+++ Source material

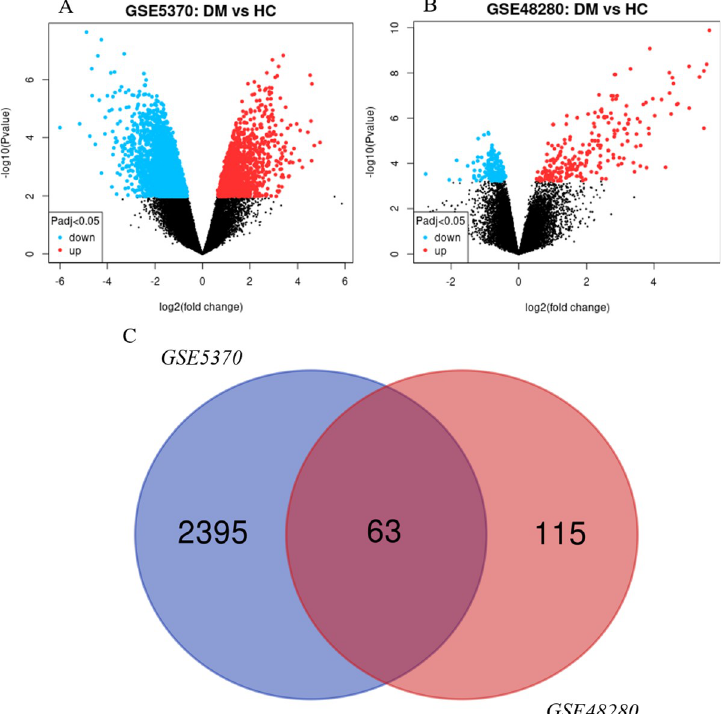
Fig 2. Identification of DEGs. (A) Volcano plot of GSE5370, (B) Volcano plot of GSE48280, and (C) Venn diagram of common DEGs from the two datasets. Data points in red and blue represent upregulated and downregulated genes,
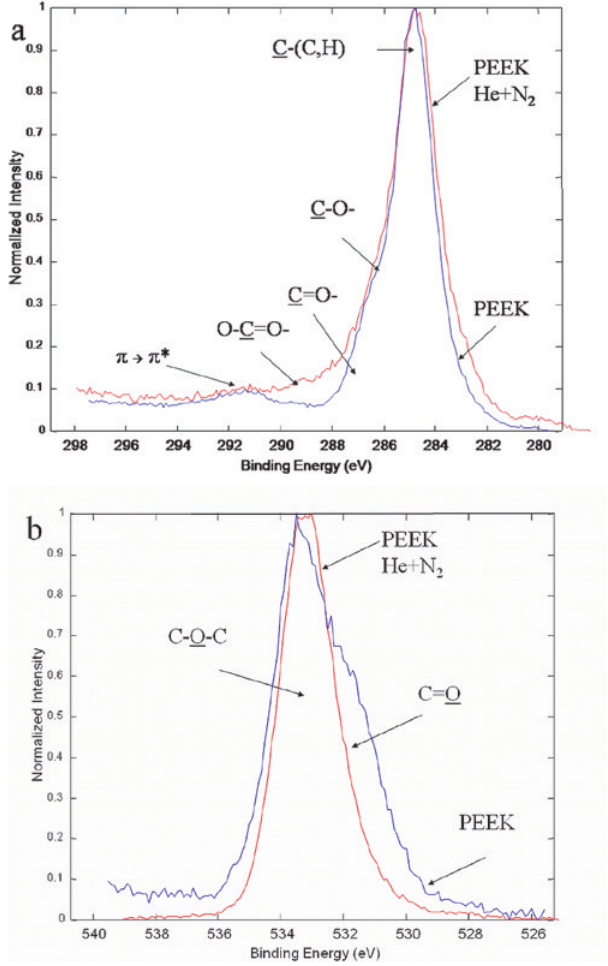
Fig. 4: XPS C1s (a) and O1s (b) spectra of PEEK without modification (PEEK) and modified in He+N 2 atmosphere (PEEK He+N 2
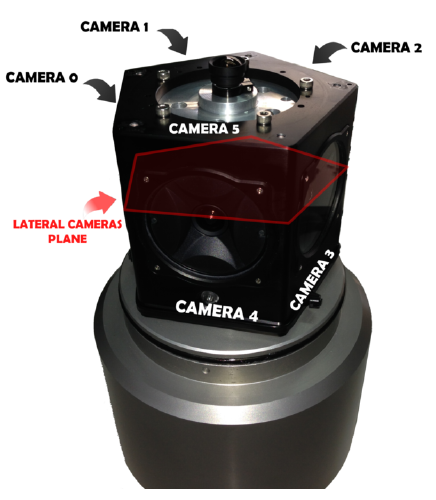
Figure 3. Arrangement of the cameras. The red overlay indicates the plane where the optic centers of the five lateral cameras are located (identified as Camera 0 to Camera 4). The last camera (Camera 5) has its optical axis approximately perpendicular to this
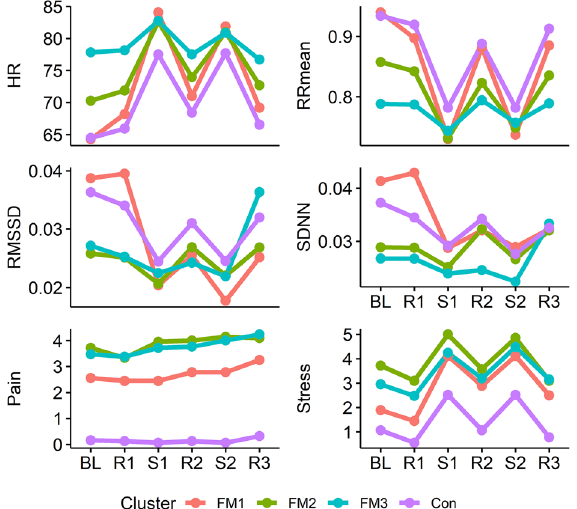
Figure 3. Mean heart rate (HR, beats per minute), RMSSD (ms), subjective pain (numeric rating scale [NRS] from 0 to 10), and subjective stress (NRS from 0 to 10) levels during the measurement in the three fibromyalgia patient clusters (FM1, 2, 3) and healthy controls (Con). BL baseline, R1 first relaxation phase, S1 first cognitive stress phase, R2 second relaxation phase, S2 second cognitive stress phase, R3 third and final relaxation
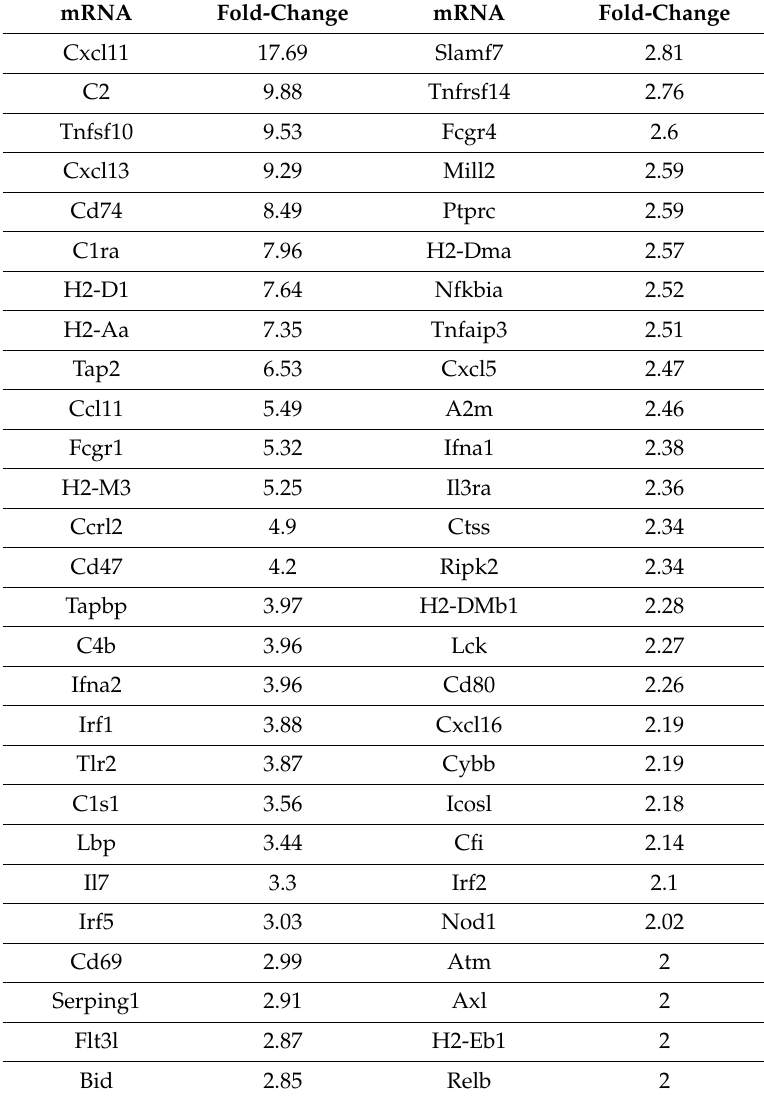
Table 7. Upregulated mRNAs in ZIKV-infected neurons at 48 h only.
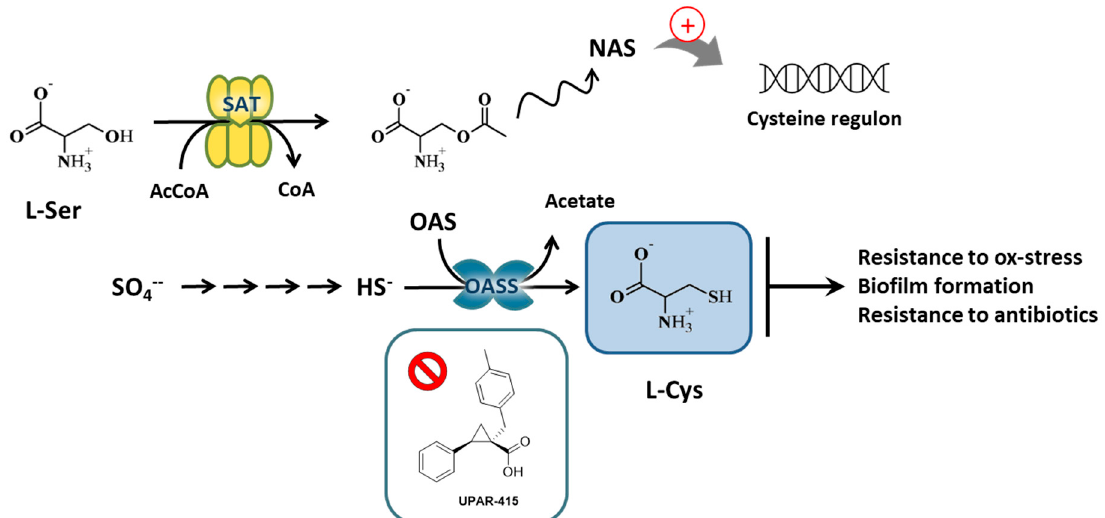
Figure 1. Schematic representation of the reductive sulfate assimilation pathway in Salmonella. Inorganic sulfate is transported inside the cell where it is reduced to bisulfide by a multi-step process. L-serine is activated by O -acetylation by SAT to give the product OAS, which spontaneously tautomerizes to NAS, the inducer of the cysteine regulon. A β -substitution reaction between OAS and HS - , catalyzed by OASS, leads to L-cysteine formation. This amino acid and the pathways of its biosynthesis influence many processes relevant to infection, like resistance to oxidative stress, biofilm formation and antibiotic resistance. UPAR415 is a competitive inhibitor of OASS.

++++++

| What you should do |
Your answer should be one number, the count of lines in the records that contain the word "from".

| Solution to the exercise |
2